■ **SUPPLIED PASSAGE**:
A bug that normally gives children the sniffles could help fight cancer.
Researchers are hopeful that reovirus, which usually causes mild colds or stomach upsets, has the power to shrink tumours.
The virus, which would be given to outpatients through a drip, could be used in future to fight diseases including skin and breast cancer.
The reovirus kills a cancer cell by entering it and replicating within it
Crucially, it seems to produce fewer side effects than conventional cancer treatments.
Human trials are being carried out and, if successful, experts predict a cancer-zapping drug based on the virus could be in widespread use in as little as three years.
University of Leeds researcher Professor Alan Melcher said: ‘Chemotherapy, radiotherapy and surgery are all valuable treatments but viruses are potentially a quite different side of treatment that could sit alongside them.’
Reovirus homes in on cancerous cells and kills them, as well as kick-starting the immune system to fight the disease.
Scientists feared the virus would need to be directly injected into the tumour. But a study, published in the journal Science Translational Medicine, found it can be given in an intravenous drip.
Once in the body, it then travels on blood cells to tumours.
The virus is already being tested on people with head and neck cancers, with early results described as ‘encouraging’. If the trial is successful, the treatment could be in widespread use by 2015.
Dr Julie Sharp, of Cancer Research UK, said the study was promising. She added: ‘We look forward to seeing how this research develops and if this could one day become part of standard cancer treatment.’

■ **PROVIDED DATA**:

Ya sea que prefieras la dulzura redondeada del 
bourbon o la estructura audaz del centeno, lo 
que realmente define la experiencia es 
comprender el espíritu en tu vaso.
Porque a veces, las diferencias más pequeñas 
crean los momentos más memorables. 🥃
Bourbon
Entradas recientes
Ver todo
* * *
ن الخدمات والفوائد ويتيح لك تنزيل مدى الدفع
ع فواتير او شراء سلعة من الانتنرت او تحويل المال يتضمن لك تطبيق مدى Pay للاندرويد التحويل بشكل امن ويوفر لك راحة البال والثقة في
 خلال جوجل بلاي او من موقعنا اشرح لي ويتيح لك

■ **WORK ORDER 1**: In the reovirus article, which journal published the study showing the virus can be given by drip?
■ **WORK ORDER 2**: Say whether each statement agrees with the reovirus article, answering yes or no and quoting the deciding words: (a) Reovirus usually causes mild colds or stomach upsets. (b) The study found the virus must be injected directly into the tumour. (c) The virus is being tested on people with head and neck cancers.
The entries are separate material, apart from the reovirus article.

■ **RESPONSE 1**: Science Translational Medicine.

■ **RESPONSE 2**:
(a) Yes: "which usually causes mild colds or stomach upsets"
(b) No: "found it can be given in an intravenous drip"
(c) Yes: "The virus is already being tested on people with head and neck cancers"